Rugi BUMI Membengkak 5 Kali Lipat Pada 2015

Bareksa • 04 Oct 2016

an image
Ketua Umum Partai Golkar Aburizal Bakrie memakai pakaian khas India yang diberikan Gema Sadhana di Kantor DPP Golkar, Jakarta Pusat, Rabu 15 Oktober 2014. (ANTARA FOTO/Vitalis Yogi Trisna)

Emiten terafiliasi Grup Bakrie ini pun mencatatkan defisiensi modal US$3,39 miliar

Bareksa.com - Emiten tambang PT Bumi Resources Tbk (BUMI) baru menyampaikan laporan keuangan untuk tahun 2015. Emiten terafiliasi Grup Bakrie ini mencatatkan kinerja yang semakin buruk dengan rugi membengkak dan adanya kekurangan modal.

Berdasarkan laporan keuangan yang dipublikasi 4 Oktober 2016 -- terlambat enam bulan dari batas yang diperbolehkan regulator untuk audit -- BUMI mencatat aset sebesar US$3,39 miliar per 31 Desember 2015, menciut 26 persen dibandingkan nilai pada setahun sebelumnya. Laporan keuangan BUMI mendapat opini wajar dengan pengecualian dari auditor publik Y. Santosa dan rekan.

Pada saat yang sama, liabilitas perseroan membengkak 17,76 persen menjadi US$6,30 miliar per Desember 2015. Besarnya liabilitas dibandingkan aset menjadikan perusahaan tambang batu bara ini kekurangan modal (defisiensi) sebesar US$3,39 miliar pada 31 Desember 2015, dibandingkan US$4,60 miliar setahun sebelumnya.

Dari sisi pendapatan, BUMI melaporkan penurunan pendapatan pada 2015 sebesar US$40,51 juta, menurun 34,59 persen dibandingkan perolehan tahun sebelumnya.

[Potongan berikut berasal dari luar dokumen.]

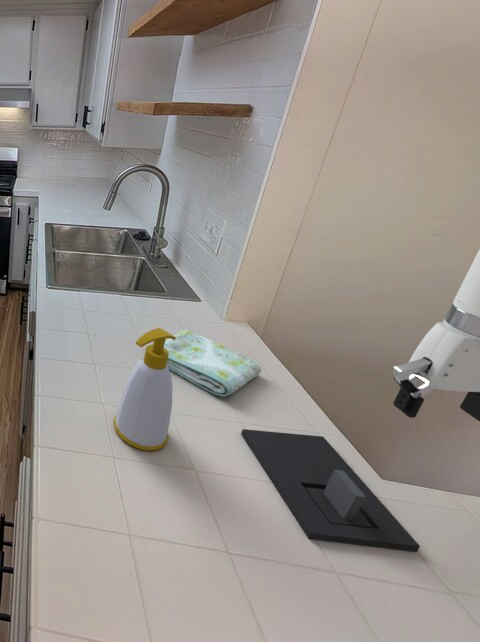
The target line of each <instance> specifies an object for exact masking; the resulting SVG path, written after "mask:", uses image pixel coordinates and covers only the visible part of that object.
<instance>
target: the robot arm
mask: <svg viewBox="0 0 480 642" xmlns="http://www.w3.org/2000/svg"><path fill="white" fill-rule="evenodd" d="M392 373H393V380H394V381H395V383H396V384H397V386H398V387H400V388H399V390H398V393H397V394H396V397H395V399H394V401H393V406H394V407H395V408H396V409H398V410H399V411H401V412H402V413H403V414H404V415H405V416H406V417H408V418H409V419H411V418H413V419H414V418H416V417H417V415H418V413H419V411H420V410H421V407H422V405H423V403H424V402H425V399H424V398H423V396H425V395H426V394H429V393H430V392H432V391H434V390H437V391H448V392H449V391H450V392H467V393H466V395H465V396H464V398H463V400H462V401H461V403H460V405H459V408H460V409H461V410H462V411H464V412H465V413H467V414H468V415H469V416H470V417H472V418H473V419H475V420H476V421H478V422H480V248H479V249H478V251H477V253H476V256H475V257H474V259H473V261H472V263H471V265H470V267H469V269H468V271H467V272H466V275H465V277H464V279H463V281H462V283H461V285H460V287H459V288H458V291H457V293H456V295H455V297H454V299H453V301H452V303H451V304H450V307H449V309H448V311H447V313H446V315H445V317H444V319H443V321H439V322H436V324H434V326H432V327H431V329H429V331H428V332H427V333H426V334H425V336H424V337H423V338H422V340H421V341H420V343H419V344H418V346H417V347H416V348H415V350H414V352H413V354H412V355H411V357H410V359H409V361H408V362H407V363H402V364H399V365H396V366H393V367H392ZM426 376H427V378H428V379H427V378H426ZM418 382H421V383H423V384H422V385H419V386H418V387H416V385H415V384H416V383H418Z"/></svg>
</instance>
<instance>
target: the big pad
mask: <svg viewBox="0 0 480 642" xmlns="http://www.w3.org/2000/svg"><path fill="white" fill-rule="evenodd" d="M240 435H241V436H242V438H243V439H244V441H245V443H246V444H247V446H248V448H249V449H250V450H251V452H252V453H253V456H254V457H255V458H256V460H257V461H258V463H259V464H260V466H261V468H262V469H263V471H264V472H265V473H266V475H267V477H268V478H269V480H270V481H271V483H272V484H273V486H274V488H275V489H276V491H277V493H278V494H279V495H280V497H281V499H282V500H283V501H284V503H285V505H286V506H287V508H288V509H289V511H290V512H291V514H292V516H293V517H294V519H295V520H296V522H297V523H298V525H299V526H300V528H301V529H302V531H303V533H304V534H305V536H306V538H308V540H314V541H323V542H330V543H331V542H332V543H341V544H348V545H356V546H365V547H374V548H381V549H388V550H397V551H405V552H413V553H416V552H417V551H418V550H419V549H420V547H421V546H420V544H419V543H418V542H417V541H416V540H415V539H414V538H413V537H412V535H411V534H410V533H409V532H408V531H407V530H406V529H405V527H403V525H402V524H401V523H400V522H399V520H397V518H396V517H395V516H394V515H393V514H392V513H391V511H389V509H388V508H387V507H386V505H384V504H383V503H382V501H381V500H380V499H379V498H378V497H377V495H375V494H374V492H373V491H372V490H371V489H370V488H369V486H368V485H367V484H366V483H365V482H364V481H363V480H362V479H361V477H360V476H359V475H358V474H357V473H356V472H355V471H354V469H353V468H352V467H351V466H350V465H349V464H348V463H347V462H346V461H345V459H344V458H343V457H342V456H341V455H340V454H339V453H338V452H337V450H336V449H335V448H334V447H333V446H332V445H331V444H330V442H329V441H328V440H327V439H326V438H325V437H324V436H322V435H313V434H312V435H310V434H299V433H288V432H277V431H267V430H257V429H256V430H255V429H245V428H242V430H241V432H240ZM334 470H341V471H344V472H345V473H346V474H347V475H348V476H349V478H350V479H351V480H352V481H353V482H354V483H355V485H356V486H357V487H358V488H359V489H360V490H361V492H362V493H363V494H364V495H365V496H366V499H365V500H364V502H363V504H362V506H361V507H360V509H359V511H360V512H361V513H362V514H363V516H364V517H365V518H366V519H367V521H368V522H369V523H370V524H371V526H372V527H373V528H364V527H356V526H347V525H339V524H330V523H329V522H328V520H327V519H326V517H325V516H324V515H323V513H322V512H321V510H320V509H319V508H318V506H317V505H316V504H315V502H314V501H313V499H312V498H311V497H310V495H309V494H308V492H307V491H306V490H305V487H308V488H317V489H325V488H326V486H327V484H328V482H329V480H330V478H331V476H332V474H333V472H334Z"/></svg>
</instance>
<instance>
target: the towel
mask: <svg viewBox="0 0 480 642" xmlns="http://www.w3.org/2000/svg"><path fill="white" fill-rule="evenodd" d="M173 336H174V337H176V339H175V340H174V339H171V338H166V340H165V344H164V348H165V349H166V350H167V351H168V352H169V356H168V360H167V364H166V365H167V366H168V368H169V370H170V371H172V372H173V373H175V374H177V375H178V376H180V377H182V378H184V379H185V380H187V381H189V382H191V383H192V384H193V385H195V386H197V387H200V388H201V389H203V390H205V391H207V392H209V393H211V394H213V395H216V396H218V397H219V396H220V397H228V396H230V395H232V394H234V393H235V392H236V391H237V390H239V389H241V388H242V387H243V386H244V385H246V384H247V383H248V382H250V381H251V380H253V379H254V378H256V377H257V376H259V375H260V374H261V372H262V367H261V366H260V365H259V364H258V363H257V362H255V361H253V360H252V359H251V358H249V357H248V356H245V355H244V354H242V353H240V352H237V351H235V350H233V349H230V348H228V347H227V346H224V345H222V344H220V343H218V342H215V341H213V340H211V339H209V338H208V337H207V338H206V337H204V336H202V335H200V334H198V333H195V332H194V331H193V332H192V331H191V330H187V329H182V330H181V331H178V332H177V333H176V334H174V335H173Z"/></svg>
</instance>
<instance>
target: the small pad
mask: <svg viewBox="0 0 480 642" xmlns="http://www.w3.org/2000/svg"><path fill="white" fill-rule="evenodd" d="M305 490H306V491H307V492H308V494H309V495H310V497H311V498H312V499H313V501H314V502H315V504H316V505H317V506H318V508H319V509H320V510H321V512H322V513H323V515H324V516H325V517H326V519H327V520H328V522H329V523H330V524H339V525H347V526H356V527H364V528H373V527H372V526H371V524H370V523H369V522H368V521H367V519H366V518H365V517H364V516H363V514H362V513H361V512H360V511H359V509H360V507H361V506H362V504H363V502H364V500H365V499H366V496H365V495H364V494H363V493H362V492H361V490H360V489H359V488H358V487H357V486H356V485H355V483H354V482H353V481H352V480H351V479H350V478H349V476H348V475H347V474H346V473H345V472H344V471H341V470H334V472H333V474H332V476H331V478H330V480H329V482H328V484H327V486H326V488H325V489H317V488H308V487H305Z"/></svg>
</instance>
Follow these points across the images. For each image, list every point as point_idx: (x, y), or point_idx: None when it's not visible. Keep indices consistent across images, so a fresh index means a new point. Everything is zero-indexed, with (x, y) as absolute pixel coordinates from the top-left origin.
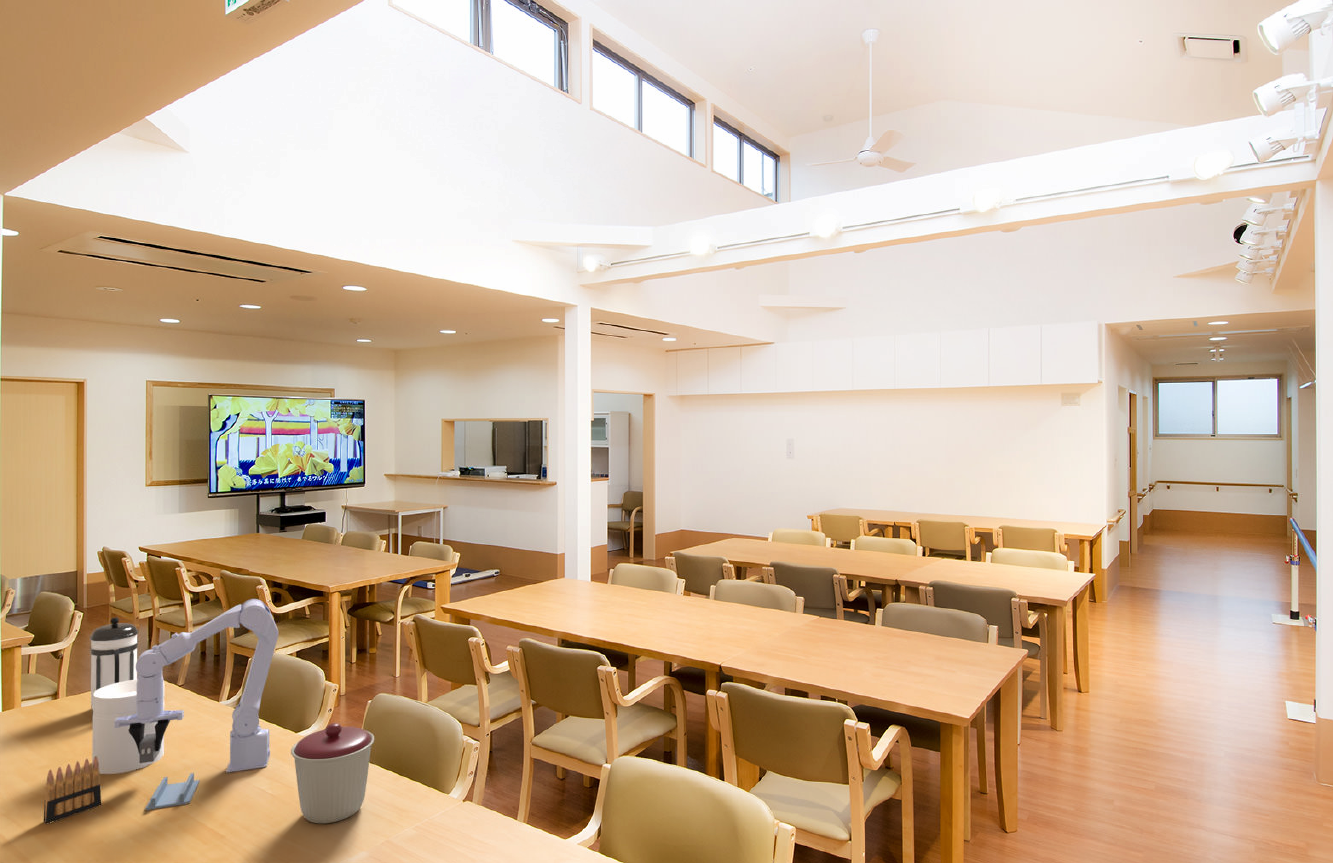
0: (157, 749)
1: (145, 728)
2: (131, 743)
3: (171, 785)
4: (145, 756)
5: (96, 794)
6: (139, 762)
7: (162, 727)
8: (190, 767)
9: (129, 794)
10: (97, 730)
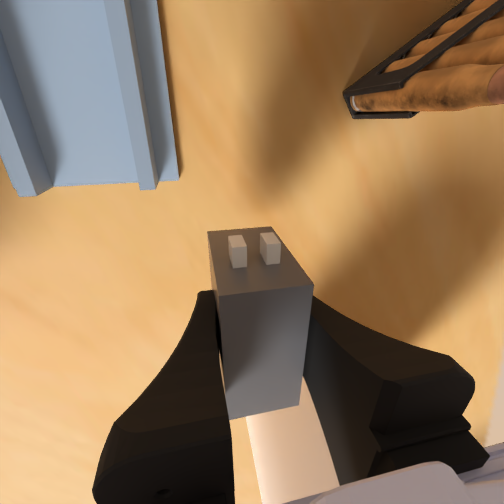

Meski tidak ada beban pokok pendapatan pada 2015, perseroan mencatatkan rugi usaha sebesar US$9,37 juta pada 2015 dibandingkan rugi usaha US$74,18 juta pada 2014.

Selain itu, BUMI mencatat beban lain-lain yang semakin besar sehingga menekan kinerja bottom line perseroan. Sepanjang 2015, beban lain-lain neto sebesar US$2,03 miliar, dibandingkan dengan US$289 juta pada 2014.

Akibatnya, rugi neto BUMI pun membengkak hampir lima kali lipat menjadi US$2,18 miliar pada 2015 dibandingkan dengan US$448 juta pada 2014. Pada 2015, rugi per 1000 saham dasar pun membesar menjadi US$53,26 dibandingkan dengan US$14,55 pada tahun sebelumnya.

Emiten tambang ini mengalami masalah dalam pembayaran utang sehingga salah satu kreditur mengajukan tuntutan atas penundaan kewajiban pembayaran utang (PKPU) pada 6 April 2016 ke Pengadilan Niaga Jakarta Pusat terkait utang jatuh tempo US$54,38 juta. Proses penyelesaian utang ini telah diperpanjang beberapa kali.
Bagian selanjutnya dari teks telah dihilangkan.